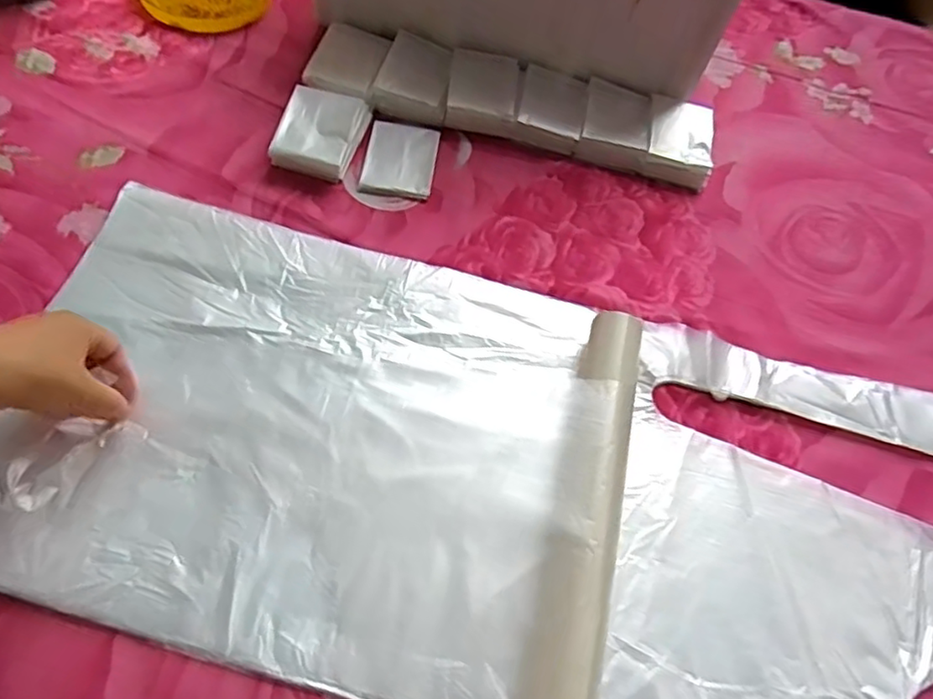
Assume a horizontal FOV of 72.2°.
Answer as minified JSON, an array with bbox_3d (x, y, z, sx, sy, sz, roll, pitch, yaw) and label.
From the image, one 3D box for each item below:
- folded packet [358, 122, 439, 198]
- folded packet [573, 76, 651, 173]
[{"bbox_3d":[-0.060,-0.175,0.587,0.064,0.006,0.086,9,59,-2],"label":"folded packet"},{"bbox_3d":[0.146,-0.219,0.628,0.064,0.029,0.093,14,59,1],"label":"folded packet"}]

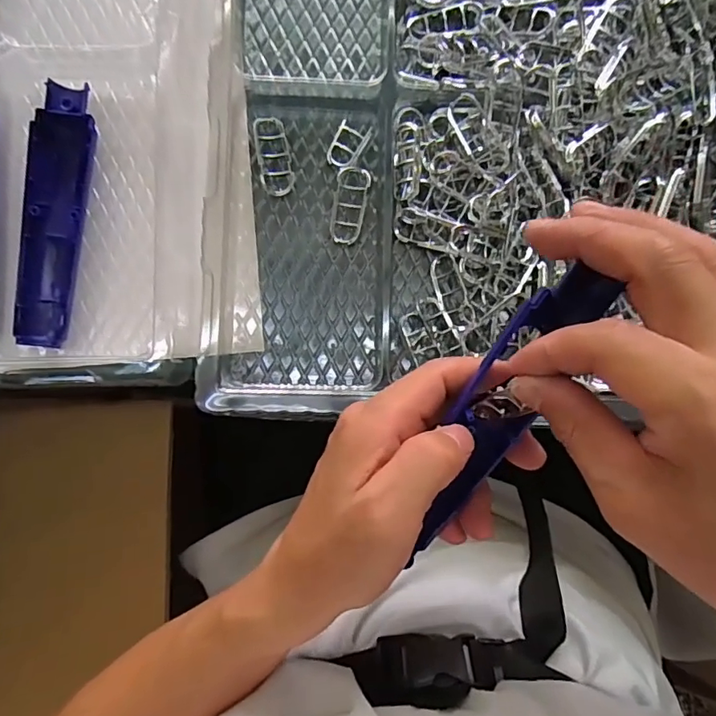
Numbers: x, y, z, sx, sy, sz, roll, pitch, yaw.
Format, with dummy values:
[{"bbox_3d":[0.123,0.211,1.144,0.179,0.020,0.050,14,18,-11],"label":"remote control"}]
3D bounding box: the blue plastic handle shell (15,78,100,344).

════════

Line by line, write out the material above exactly, with no images.

» ANSWER SPACE
Assume a horizontal FOV of 72.2°.
Answer as minified JSON, an array with bbox_3d (x, y, z, sx, sy, sz, roll, pitch, yaw) and label.
From the image, one 3D box for each item below:
- folded packet [358, 122, 439, 198]
- folded packet [573, 76, 651, 173]
[{"bbox_3d":[-0.060,-0.175,0.587,0.064,0.006,0.086,9,59,-2],"label":"folded packet"},{"bbox_3d":[0.146,-0.219,0.628,0.064,0.029,0.093,14,59,1],"label":"folded packet"}]

Numbers: x, y, z, sx, sy, sz, roll, pitch, yaw.
Format, with dummy values:
[{"bbox_3d":[0.123,0.211,1.144,0.179,0.020,0.050,14,18,-11],"label":"remote control"}]
3D bounding box: the blue plastic handle shell (15,78,100,344).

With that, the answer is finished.